Esercizi da svolgere
A - Trascrivi il brano del testo sul Parco dei 5 Laghi a partire da "Non è stata" e fino a "aversi sul territorio.".
B - Nel testo sul Parco dei 5 Laghi compare la frase "L'istituzione di un Parco non è senza effetti e le cose cambieranno." Traducila in inglese.
C - Secondo il testo sul Parco dei 5 Laghi, quale organizzazione è contraria al progetto del Parco?

Testo
- - - - -
Fabio Carosso, vicepresidente della Regione Piemonte
PARCO DEI 5 LAGHI. A smorzare le polemiche tra Coldiretti e Comuni ci pensa il Vicepresidente della Regione Piemonte, con delega ai parchi, Fabio Carosso che sul tema è tranchant: "Il Parco si farà. L'Iter ormai è molto avanzato e non sarà certo la Regione ad interromperlo. Ma occorre un confronto, questo è chiaro".
Non è stata senza strascichi lo scontro che ha visto impegnati i cinque sindaci dei territori che ospiteranno il Parco dei 5 Laghi e Coldiretti, contraria al progetto a causa delle ricadute che potrebbero aversi sul territorio.
La Regione non crede che si sia trattato di una polemica sterile: "Capisco la preoccupazione di chi vive in queste zone, a partire dagli agricoltori. L'istituzione di un Parco non è senza effetti e le cose cambieranno. Affinché cambino in bene per tutti è necessario che si lavori bene sulle regole e sulla gestione che seguirà l'istituzione dell'Ente".Il problema è legato al contenimento dei cinghiali?
- - - - -
Dati registrati
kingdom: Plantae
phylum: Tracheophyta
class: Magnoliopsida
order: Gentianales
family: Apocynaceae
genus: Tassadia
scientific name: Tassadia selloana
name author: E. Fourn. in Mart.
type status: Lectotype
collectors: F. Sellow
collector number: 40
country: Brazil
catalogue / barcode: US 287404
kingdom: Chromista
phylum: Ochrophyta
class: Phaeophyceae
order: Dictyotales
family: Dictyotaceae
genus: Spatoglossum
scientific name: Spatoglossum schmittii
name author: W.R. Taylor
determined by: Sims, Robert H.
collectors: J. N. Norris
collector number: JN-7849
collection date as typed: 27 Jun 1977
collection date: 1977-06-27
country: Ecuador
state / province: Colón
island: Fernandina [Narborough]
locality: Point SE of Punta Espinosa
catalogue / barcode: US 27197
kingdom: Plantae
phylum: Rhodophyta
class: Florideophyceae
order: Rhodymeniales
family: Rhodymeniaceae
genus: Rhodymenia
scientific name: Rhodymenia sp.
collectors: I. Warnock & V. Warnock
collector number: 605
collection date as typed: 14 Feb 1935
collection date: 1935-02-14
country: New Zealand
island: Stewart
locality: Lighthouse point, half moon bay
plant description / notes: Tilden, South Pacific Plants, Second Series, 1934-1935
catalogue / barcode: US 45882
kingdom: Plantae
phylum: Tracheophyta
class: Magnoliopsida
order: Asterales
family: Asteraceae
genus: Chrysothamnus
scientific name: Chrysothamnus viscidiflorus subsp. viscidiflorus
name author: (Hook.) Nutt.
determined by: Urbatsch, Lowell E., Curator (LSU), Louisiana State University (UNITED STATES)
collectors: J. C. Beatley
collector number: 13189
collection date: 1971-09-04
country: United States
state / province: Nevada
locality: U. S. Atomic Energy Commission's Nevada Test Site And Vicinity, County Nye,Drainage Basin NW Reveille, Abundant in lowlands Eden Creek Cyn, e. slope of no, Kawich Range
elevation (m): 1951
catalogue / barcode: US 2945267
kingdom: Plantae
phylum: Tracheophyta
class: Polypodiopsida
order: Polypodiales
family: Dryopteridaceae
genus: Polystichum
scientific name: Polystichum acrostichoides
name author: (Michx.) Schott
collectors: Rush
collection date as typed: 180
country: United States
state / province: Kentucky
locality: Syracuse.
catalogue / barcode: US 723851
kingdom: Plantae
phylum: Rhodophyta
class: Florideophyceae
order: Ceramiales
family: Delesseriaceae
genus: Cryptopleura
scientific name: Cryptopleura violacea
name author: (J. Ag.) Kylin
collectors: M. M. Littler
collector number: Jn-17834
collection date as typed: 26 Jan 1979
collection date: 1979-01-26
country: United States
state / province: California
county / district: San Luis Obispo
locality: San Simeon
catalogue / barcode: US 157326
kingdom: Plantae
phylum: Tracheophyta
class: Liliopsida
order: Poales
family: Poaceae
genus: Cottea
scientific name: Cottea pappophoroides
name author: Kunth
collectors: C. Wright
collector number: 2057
- - - - -
Soluzioni degli esercizi
A -
Non è stata senza strascichi lo scontro che ha visto impegnati i cinque sindaci dei territori che ospiteranno il Parco dei 5 Laghi e Coldiretti, contraria al progetto a causa delle ricadute che potrebbero aversi sul territorio.

B - The establishment of a park is not without effects, and things will change.

C - Coldiretti.